[Start Document text]

I seem to recall I had a similar reaction to the palace when I was here 32 years ago, even though I was not ill that I remember.  What’s particularly annoying is that this afternoon I had planned to visit the Kariye mosque – actually the Chora Byzantine church, which apparently has some of the finest mosaics from this time.  It's quite a way out from the centre, and not something to contemplate in my current state.  Ah well, something to look forward to in the future.

16.10.25

On the Long Bosphorus Tour with the Sehir Hatlar boat, 640 for six-hours return ticket.  Pretty good.  Sky covered, but some sun promised.  As usual, we took the T1, this time to Eminönü, in what is now “our” tram.”  Around 100 on the ship currently, which can hold 411 according to a notice on the wall.  There’s something wonderfully primeval about boats.  After all, the basic idea of a thing floating on water hasn’t changed for thousands of years.

Ortaköy mosque by Bosphorus bridge
Ortaköy mosque by Bosphorus bridge

Past Dolmabahçe palace, past the baroque Ortaköy mosque by the Bosphorus bridge.  Near Rumelian Fortress, a flash of dolphin fins.  Lots of river traffic, a real working waterway.  Further north, several fishing boats, hauling in their nets.  Clearly plenty of fish here.  Before, one of the many giant Turkish flags on the hills had eagles (?) soaring around it.  Very green, both sides wooded, with attractive/wealthy villages along the way.

To Kavak Baba restaurant in Anadolu Kavağı for a good fish meal, with a view of the sea.  Interesting that, like Azerbaijan, the toilets have bidets as standard.  But these are built in to the toilet, controlled by a knob to the side.  Very civilised.  Waiting by our ship, which leaves at 3pm.  Wandering through the village, mostly deserted, with few in the restaurants, there's a particular, end-of-season melancholy, as the cold wind rises.

Under the bridge to the Black Sea
Under the bridge to the Black Sea

On the way back, classic framing of tankers sailing out to the Black Sea, under the great, final bridge.  Some big ships: 150,000 tons and more…  Sarıyer: an attractive village on the European side.  Lots of wooden buildings, which makes sense in a seismic zone.  The Asian side here much wilder, less construction.

In the cabin, there are screens with ads.  Great way to lean new words.  Indeed, immersion in Istanbul is highly stimulating.  Striking how many ads are for the city of Istanbul.  Similarly, around the city, there are lots of hoardings and covered scaffolding with the name of Istanbul’s mayor – İmamoğlu – even though (because?) he is currently suspended from office…

Coming home at dusk
Coming home at dusk

Once again, the sun is out – it has come and gone all day.  Currently, the villages are illuminated prettily.  There is a very particular style to the shoreside houses – lots of verandahs, pillars, arches.  Rather like small-scale versions of Dolmabahçe palace.  They look rather expensive…

17.10.25

Aqueduct of Valens, straddling traffic
Aqueduct of Valens, straddling traffic

Out to the Aqueduct of Valens, by bus. Then down to Şehzade mosque – another Sinan number.  Lots of swirling red and white arches, hypnotic.  Through the Covered Bazaar – too trashy and glitzy for my taste.  To another of the old hans – Büyük Yeni Han.  And it is indeed büyük - big, even with the later division cutting it off partway.  Three floors, and even more dilapidated than the nearby Büyük Valide han.

[End Document text]

Prompt → Transcribe the Istanbul travel diary verbatim, starting at the words "Past Dolmabahçe palace, past" and ending after "cold wind rises.".

[Start Record excerpts]

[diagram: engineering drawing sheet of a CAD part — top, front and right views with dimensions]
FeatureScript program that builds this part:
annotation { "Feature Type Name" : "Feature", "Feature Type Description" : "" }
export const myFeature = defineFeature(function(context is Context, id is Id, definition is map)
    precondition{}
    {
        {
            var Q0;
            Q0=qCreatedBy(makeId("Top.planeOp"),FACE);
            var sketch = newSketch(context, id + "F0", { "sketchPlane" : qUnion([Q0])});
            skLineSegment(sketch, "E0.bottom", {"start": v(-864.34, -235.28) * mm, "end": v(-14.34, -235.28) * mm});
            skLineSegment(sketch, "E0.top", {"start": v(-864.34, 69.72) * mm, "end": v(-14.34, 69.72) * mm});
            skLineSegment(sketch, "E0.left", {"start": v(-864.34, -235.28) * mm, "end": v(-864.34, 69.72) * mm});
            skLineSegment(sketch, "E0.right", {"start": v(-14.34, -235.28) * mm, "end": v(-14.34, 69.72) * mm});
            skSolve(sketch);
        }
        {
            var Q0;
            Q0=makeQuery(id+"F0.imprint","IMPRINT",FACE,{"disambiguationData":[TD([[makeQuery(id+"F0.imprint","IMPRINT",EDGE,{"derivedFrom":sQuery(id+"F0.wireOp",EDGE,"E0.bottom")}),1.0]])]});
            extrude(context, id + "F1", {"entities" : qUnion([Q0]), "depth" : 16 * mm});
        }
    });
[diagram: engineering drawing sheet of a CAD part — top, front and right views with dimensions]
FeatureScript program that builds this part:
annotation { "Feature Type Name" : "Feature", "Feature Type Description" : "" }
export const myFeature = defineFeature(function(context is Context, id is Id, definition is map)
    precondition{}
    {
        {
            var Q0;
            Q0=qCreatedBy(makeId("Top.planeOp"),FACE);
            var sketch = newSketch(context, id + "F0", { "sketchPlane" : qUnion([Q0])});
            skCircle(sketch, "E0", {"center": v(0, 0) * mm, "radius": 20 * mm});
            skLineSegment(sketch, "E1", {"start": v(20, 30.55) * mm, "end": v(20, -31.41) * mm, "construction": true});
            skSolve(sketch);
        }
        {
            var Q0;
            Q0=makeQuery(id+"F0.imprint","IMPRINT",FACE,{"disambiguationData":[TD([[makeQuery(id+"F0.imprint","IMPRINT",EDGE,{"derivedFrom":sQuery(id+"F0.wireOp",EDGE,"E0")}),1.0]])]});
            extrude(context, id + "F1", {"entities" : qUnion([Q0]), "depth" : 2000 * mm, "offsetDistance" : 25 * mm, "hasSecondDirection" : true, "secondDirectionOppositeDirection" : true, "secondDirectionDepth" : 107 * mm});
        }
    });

[End Record excerpts]

The completed task →
Past Dolmabahçe palace, past the baroque Ortaköy mosque by the Bosphorus bridge.  Near Rumelian Fortress, a flash of dolphin fins.  Lots of river traffic, a real working waterway.  Further north, several fishing boats, hauling in their nets.  Clearly plenty of fish here.  Before, one of the many giant Turkish flags on the hills had eagles (?) soaring around it.  Very green, both sides wooded, with attractive/wealthy villages along the way.

To Kavak Baba restaurant in Anadolu Kavağı for a good fish meal, with a view of the sea.  Interesting that, like Azerbaijan, the toilets have bidets as standard.  But these are built in to the toilet, controlled by a knob to the side.  Very civilised.  Waiting by our ship, which leaves at 3pm.  Wandering through the village, mostly deserted, with few in the restaurants, there's a particular, end-of-season melancholy, as the cold wind rises.